Quelle: Dagens insdustri April 2019
Kreislaufwirtschaft – Strategie für die Transformation Schwedens
Um die Umwelt- und Klimaziele zu erreichen, den Wohlstand und die
Wettbewerbsfähigkeit von Wirtschaft und Industrie zu sichern und die
globalen Ziele für eine nachhaltige Entwicklung zu erreichen, ist ein
gesellschaftlicher Wandel erforderlich. Mit der Agenda 2030 will
Schweden den Übergang zu einer Kreislaufwirtschaft erreichen. Diese
nationale Strategie zeigt die Richtung für die Arbeit auf, die getan
werden muss, um auf zirkuläre Produktions-, Konsum- und Geschäftsmodelle
sowie schadstofffreie und zirkuläre Stoffkreisläufe umzustellen. Mit der
Vision will Schweden die Ressourcen effizient in schadstofffreien
Kreisläufen nutzen, um Neuware zu ersetzen. Schweden hat als eines
der innovativsten Länder der Welt gute Voraussetzungen, diesen Wandel
anzugehen.

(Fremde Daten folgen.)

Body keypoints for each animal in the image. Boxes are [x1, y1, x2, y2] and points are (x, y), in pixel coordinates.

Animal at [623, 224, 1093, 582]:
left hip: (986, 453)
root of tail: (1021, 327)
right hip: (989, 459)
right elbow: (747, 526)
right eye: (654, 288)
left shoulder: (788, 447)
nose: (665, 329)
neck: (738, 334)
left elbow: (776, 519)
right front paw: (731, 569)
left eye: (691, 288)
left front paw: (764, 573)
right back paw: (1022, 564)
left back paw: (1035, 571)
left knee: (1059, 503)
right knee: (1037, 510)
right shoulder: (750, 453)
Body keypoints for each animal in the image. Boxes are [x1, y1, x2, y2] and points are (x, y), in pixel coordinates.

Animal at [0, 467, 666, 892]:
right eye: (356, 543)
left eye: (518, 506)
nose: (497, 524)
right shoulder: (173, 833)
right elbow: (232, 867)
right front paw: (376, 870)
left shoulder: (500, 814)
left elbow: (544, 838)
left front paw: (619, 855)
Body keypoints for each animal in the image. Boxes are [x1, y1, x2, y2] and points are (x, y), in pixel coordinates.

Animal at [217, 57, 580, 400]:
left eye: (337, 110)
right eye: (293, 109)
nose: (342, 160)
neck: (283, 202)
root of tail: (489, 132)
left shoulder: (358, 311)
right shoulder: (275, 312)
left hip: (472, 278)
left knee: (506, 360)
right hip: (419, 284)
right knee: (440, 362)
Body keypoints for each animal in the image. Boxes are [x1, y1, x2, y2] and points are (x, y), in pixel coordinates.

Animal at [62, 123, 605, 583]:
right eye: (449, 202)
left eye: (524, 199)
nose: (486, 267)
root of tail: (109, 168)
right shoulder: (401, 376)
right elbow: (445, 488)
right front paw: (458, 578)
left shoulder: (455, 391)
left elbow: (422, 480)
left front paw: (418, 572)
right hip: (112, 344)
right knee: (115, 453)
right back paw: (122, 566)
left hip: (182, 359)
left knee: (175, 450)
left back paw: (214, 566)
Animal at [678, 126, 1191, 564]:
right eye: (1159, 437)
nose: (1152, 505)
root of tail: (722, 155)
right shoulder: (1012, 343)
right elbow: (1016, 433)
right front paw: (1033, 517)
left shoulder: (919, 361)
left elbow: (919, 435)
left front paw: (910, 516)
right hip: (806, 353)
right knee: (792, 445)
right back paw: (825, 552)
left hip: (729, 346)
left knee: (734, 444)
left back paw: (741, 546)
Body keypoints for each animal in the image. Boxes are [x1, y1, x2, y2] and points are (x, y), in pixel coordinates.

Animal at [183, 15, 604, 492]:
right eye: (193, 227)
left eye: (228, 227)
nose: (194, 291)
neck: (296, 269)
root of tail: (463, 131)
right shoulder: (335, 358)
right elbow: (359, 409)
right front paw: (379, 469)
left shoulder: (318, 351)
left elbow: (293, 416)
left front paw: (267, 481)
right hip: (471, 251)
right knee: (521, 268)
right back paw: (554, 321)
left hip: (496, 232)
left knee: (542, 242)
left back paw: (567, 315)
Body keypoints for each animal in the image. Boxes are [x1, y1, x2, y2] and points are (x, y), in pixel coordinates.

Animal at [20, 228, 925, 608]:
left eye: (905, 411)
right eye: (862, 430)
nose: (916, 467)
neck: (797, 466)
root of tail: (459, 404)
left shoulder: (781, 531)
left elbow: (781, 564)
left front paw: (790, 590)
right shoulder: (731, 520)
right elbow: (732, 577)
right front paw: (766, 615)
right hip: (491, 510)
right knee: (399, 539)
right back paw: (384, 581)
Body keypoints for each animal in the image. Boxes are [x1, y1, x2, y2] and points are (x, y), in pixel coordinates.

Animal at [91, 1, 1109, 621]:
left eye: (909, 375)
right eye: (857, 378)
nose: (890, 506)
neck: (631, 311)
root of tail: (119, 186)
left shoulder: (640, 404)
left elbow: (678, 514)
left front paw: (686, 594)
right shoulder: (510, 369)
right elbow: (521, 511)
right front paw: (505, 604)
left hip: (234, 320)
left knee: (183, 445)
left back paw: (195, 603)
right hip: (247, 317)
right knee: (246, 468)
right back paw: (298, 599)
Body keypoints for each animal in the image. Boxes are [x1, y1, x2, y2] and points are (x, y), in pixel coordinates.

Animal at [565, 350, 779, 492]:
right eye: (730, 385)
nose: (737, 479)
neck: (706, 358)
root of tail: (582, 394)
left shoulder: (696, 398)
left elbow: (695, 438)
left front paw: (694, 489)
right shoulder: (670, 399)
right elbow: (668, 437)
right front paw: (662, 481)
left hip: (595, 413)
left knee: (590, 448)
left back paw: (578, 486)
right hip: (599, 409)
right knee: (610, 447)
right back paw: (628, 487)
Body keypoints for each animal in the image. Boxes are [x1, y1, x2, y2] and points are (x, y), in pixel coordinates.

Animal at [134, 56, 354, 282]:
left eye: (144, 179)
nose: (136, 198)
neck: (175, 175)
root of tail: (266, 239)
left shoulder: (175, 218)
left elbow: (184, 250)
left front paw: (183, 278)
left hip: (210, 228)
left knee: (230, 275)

Durch Technologieentwicklung und Innovation für zirkuläre
Lösungen können wichtige Schritte zur Stärkung der Wettbewerbsfähigkeit
unternommen werden. Viele schwedische Unternehmen sehen bereits
Möglichkeiten zur Neuausrichtung ihrer Geschäftstätigkeit auf eine
ressourceneffizientere, schadstofffreiere Kreislaufwirtschaft und
biobasierte Wirtschaft. All dies bietet auch Vorteile auf dem
globalen Markt, wo schwedische Unternehmen die Produkte und
Dienstleistungen exportieren können, die gefragt sind, wenn sich die
Welt verändert. Dies schafft mehr Unternehmen, neue Arbeitsplätze und
mehr Wohlstand bei gleichzeitiger Reduzierung der Umweltbelastung. Durch
diese Strategie will die Regierung die Richtung und den Ehrgeiz für die
Arbeit vorgeben, Aktionspläne und konkrete Maßnahmen beschließen. Die
zentralen Ziele der Agenda 2030 sind: Gesundheit und Wohlbefinden,
nachhaltige Energie für alle, menschenwürdige Arbeitsbedingungen und
Wirtschaftswachstum, nachhaltige Industrie, Innovationen und
Infrastruktur, nachhaltige Städte und Gemeinden, nachhaltiger Konsum und
Produktion, Bekämpfung des Klimawandels.